An interesting question not asked enough

Matt Flynn relays an interesting question about federation. The question essentially boils down to this:

How do we audit federation-enabled access to business services?

What I find interesting is not the question or the answer, but how often the question is asked.  A few years ago I made the utterly wrong prediction that this would be a big issue by now. With all the attention being paid to compliance in the IdM space over the past few years, there are several explanations as to why this issue is hardly ever discussed:

1)      Few businesses are really using federation to enable access to important services to their business partners.

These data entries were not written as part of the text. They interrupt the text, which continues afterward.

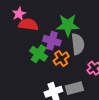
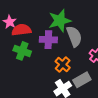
green cross: (39, 54) -> (22, 51), moved
orange cross: (61, 59) -> (63, 64), moved

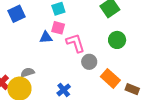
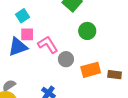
blue triangle: (46, 37) -> (18, 47), size x1.5
orange rectangle: (110, 78) -> (91, 70), turned -42

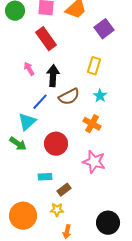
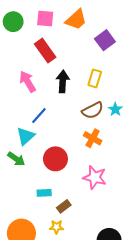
pink arrow: (29, 69) -> (28, 82), size x1.5
black arrow: (53, 76) -> (63, 82), moved
cyan star: (100, 96) -> (115, 109), moved
brown semicircle: (69, 97) -> (93, 110), moved

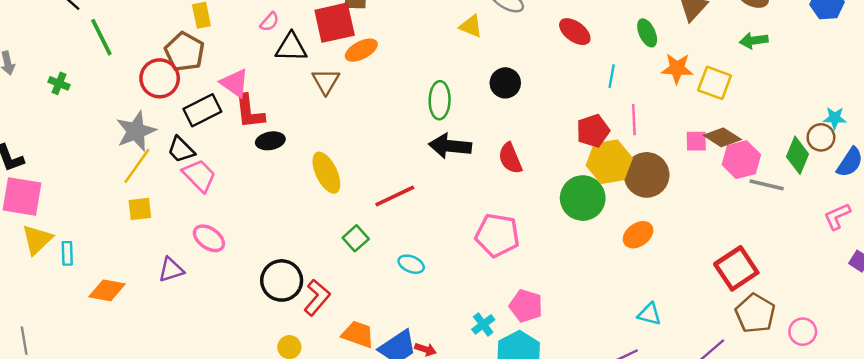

2)      Of those that are many are using a federation service provider such as Covisint. Covisint supplies auditing tools and services to address this need.

3)      In some cases federation has been added after the fact to an existing partnership where access was granted via provisioned user IDs and passwords. In this case the service provider likely already has auditing capabilities that are still applicable after the conversion to federation. This was the case with several federation deployments I was involved with at OpenNetwork/BMC.

I had also predicted that this issue, along with the difficulty of establishing the legal agreements needed for federation would drive business partners to federation service providers like Covisint.

One response to “An interesting question not asked enough

  1. Hi Jeff, you seem to be emphasizing ‘audit of federated transactions’ (i.e. logs of SSO operations in support of audit ), whereas I get from the original query ‘audit of the security infrastructure’ (i.e. to ascertain the assurance levels a given IDP could meet etc)

    Of course, a federation provider like Covisint can facilitate both.